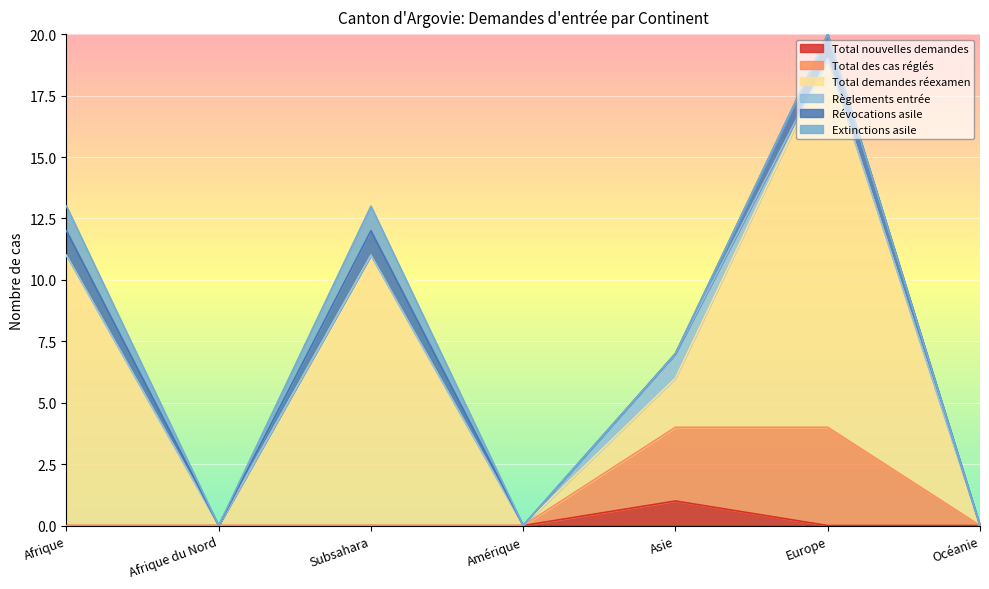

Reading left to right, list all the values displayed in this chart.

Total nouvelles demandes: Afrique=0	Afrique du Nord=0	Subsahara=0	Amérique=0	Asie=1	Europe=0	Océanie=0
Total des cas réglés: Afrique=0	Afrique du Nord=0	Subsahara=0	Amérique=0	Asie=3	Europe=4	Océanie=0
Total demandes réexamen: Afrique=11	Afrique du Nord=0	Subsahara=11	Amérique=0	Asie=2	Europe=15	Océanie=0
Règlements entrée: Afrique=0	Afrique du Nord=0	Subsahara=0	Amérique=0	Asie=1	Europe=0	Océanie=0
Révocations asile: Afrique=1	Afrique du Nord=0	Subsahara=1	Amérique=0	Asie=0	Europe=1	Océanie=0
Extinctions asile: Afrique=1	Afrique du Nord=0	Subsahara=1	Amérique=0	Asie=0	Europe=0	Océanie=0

******************************

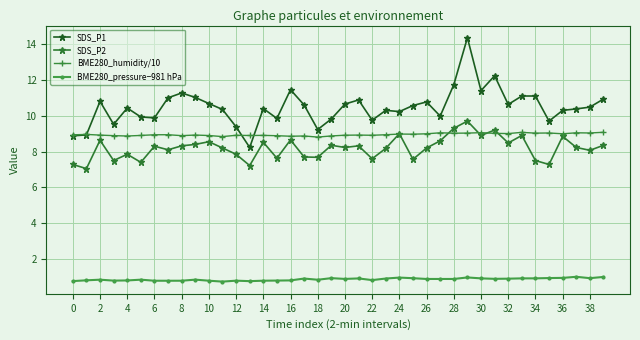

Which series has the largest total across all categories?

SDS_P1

******************************

Copy every line from the items above that contains the word "Nord". Match uppercase and lowercase exactly.

Total nouvelles demandes: Afrique=0	Afrique du Nord=0	Subsahara=0	Amérique=0	Asie=1	Europe=0	Océanie=0
Total des cas réglés: Afrique=0	Afrique du Nord=0	Subsahara=0	Amérique=0	Asie=3	Europe=4	Océanie=0
Total demandes réexamen: Afrique=11	Afrique du Nord=0	Subsahara=11	Amérique=0	Asie=2	Europe=15	Océanie=0
Règlements entrée: Afrique=0	Afrique du Nord=0	Subsahara=0	Amérique=0	Asie=1	Europe=0	Océanie=0
Révocations asile: Afrique=1	Afrique du Nord=0	Subsahara=1	Amérique=0	Asie=0	Europe=1	Océanie=0
Extinctions asile: Afrique=1	Afrique du Nord=0	Subsahara=1	Amérique=0	Asie=0	Europe=0	Océanie=0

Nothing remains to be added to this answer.